What to work on:
[A] Name every actor mentioned in the theater review, along with the character each one plays.
[B] According to the theater review, what does Dogmouth wear around his neck?
[C] Extend the theater review by writing what follows its final sentence.

Source excerpt:
--------------------------------------------------

As powerful as Steppling’s writing is, this world premiere of a new version directed and produced by Stephan Morrow doesn’t quite live up to expectations. It may have been the sparse attendance on my Wednesday evening performance or the Festival time limitations that eliminated an intermission, but certainly at times it was difficult to retain the intensity of the dialogue-driven performances.

Director Morrow, who also plays the lead role of Dogmouth, creates a “junkyard dog” persona, ceaselessly growling and snarling obscenities throughout the entire first act but in later scenes allowing the real human being underneath to show. It is in Dogmouth’s monologues where we see him as he is: a man marginalized by choice and circumstances, but also a man who exhibits some vulnerability as he almost poetically reflects upon his own mortality and the meaning of existence. Clad in ripped jeans, denim jacket and with a dog’s choker collar around his neck, Morrow gives the physical impression of a human Pit Bull Terrier. He is, as his friend Becker explains, “Not what you call a good man.”

Ray Wasik as Becker, Dogmouth’s accomplice and fellow Vietnam vet, lights up the stage and considerably lightens the mood whenever he is around. I found myself looking forward to his appearances, which practically guaranteed laughs. His authentic portrayal of the submissive sidekick is the perfect foil against the dogmatic persistence and anger of Dogmouth. Kendra Leigh Landon as Nyah, Dogmouth’s whiney pregnant girlfriend, sympathetically portrays the hopelessness of young women caught in the trap of dependence upon the benevolence of abusive partners. She believably appears increasingly pregnant as the play progresses, her movements becoming more labored and physically “heavy.” L.B. Williams, as the top dog breeding champion Weeks, is detached and suspicious, but static.

--------------------------------------------------

Record set:
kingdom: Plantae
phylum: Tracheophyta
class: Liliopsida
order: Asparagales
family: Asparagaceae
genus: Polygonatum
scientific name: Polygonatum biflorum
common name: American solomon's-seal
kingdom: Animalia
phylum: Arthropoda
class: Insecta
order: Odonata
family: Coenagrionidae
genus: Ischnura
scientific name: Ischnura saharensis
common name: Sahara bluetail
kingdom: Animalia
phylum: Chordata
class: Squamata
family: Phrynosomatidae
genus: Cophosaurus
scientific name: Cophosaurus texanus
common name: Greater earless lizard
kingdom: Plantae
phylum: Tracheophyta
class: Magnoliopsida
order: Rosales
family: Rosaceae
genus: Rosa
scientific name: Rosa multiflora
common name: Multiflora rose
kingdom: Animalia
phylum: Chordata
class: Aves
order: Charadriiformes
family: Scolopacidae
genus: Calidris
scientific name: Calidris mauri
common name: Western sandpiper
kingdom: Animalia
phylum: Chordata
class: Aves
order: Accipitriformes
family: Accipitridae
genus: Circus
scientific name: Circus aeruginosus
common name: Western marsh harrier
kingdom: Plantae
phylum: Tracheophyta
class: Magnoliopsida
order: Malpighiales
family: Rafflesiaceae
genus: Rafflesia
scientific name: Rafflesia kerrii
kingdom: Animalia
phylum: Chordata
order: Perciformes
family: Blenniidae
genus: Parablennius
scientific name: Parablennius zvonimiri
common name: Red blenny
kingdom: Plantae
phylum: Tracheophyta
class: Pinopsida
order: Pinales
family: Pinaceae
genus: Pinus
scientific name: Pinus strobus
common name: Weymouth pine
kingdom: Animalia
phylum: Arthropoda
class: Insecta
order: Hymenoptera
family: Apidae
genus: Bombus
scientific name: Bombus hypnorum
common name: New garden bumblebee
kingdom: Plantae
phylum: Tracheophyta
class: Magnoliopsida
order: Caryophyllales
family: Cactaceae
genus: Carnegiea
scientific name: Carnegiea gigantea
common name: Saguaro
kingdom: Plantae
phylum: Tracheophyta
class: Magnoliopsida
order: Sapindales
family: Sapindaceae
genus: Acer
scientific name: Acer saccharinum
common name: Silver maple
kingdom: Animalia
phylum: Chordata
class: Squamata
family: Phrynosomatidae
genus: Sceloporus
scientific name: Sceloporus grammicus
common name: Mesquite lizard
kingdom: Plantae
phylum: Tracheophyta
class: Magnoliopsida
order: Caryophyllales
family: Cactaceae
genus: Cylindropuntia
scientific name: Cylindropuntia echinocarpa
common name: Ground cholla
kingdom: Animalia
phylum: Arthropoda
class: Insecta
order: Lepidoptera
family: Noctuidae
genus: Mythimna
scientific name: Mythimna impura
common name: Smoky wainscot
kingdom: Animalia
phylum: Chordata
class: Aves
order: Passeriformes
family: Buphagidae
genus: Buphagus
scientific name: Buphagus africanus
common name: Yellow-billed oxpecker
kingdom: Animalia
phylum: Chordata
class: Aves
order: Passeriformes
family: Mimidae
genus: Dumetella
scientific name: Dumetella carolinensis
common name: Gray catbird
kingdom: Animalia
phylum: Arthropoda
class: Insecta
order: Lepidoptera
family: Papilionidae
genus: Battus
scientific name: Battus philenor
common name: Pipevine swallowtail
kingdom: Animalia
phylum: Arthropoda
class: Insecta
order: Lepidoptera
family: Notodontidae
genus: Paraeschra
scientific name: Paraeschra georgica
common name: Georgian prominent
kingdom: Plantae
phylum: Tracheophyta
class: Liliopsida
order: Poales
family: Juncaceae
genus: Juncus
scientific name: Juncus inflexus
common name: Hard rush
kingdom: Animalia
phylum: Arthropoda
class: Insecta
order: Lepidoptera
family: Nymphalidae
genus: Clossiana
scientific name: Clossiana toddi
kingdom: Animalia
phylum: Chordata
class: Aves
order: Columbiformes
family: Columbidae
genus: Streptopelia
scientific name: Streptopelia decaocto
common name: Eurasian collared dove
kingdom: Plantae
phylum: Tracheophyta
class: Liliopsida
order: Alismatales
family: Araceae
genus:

--------------------------------------------------

Responses:
[A]
Stephan Morrow plays Dogmouth.
Ray Wasik plays Becker.
Kendra Leigh Landon plays Nyah.
L.B. Williams plays Weeks.

[B] A dog's choker collar.

[C]
Devoid of any other sound effects, which would have been helpful, the Johnny Cash song “The Man Comes Around” as the play opens is a hauntingly perfect choice to set the tone for the production, and Zen Mansley’s sparse set reflects the bleakness of a life spent alongside the railways of the desert.

John Steppling believes that audiences should leave the theater haunted by their experience. Despite the inherently weak ending and ponderousness of certain scenes, Dogmouth remains an important American play. It’s time for Steppling to take the express train east and become as recognized on this coast as he is back home.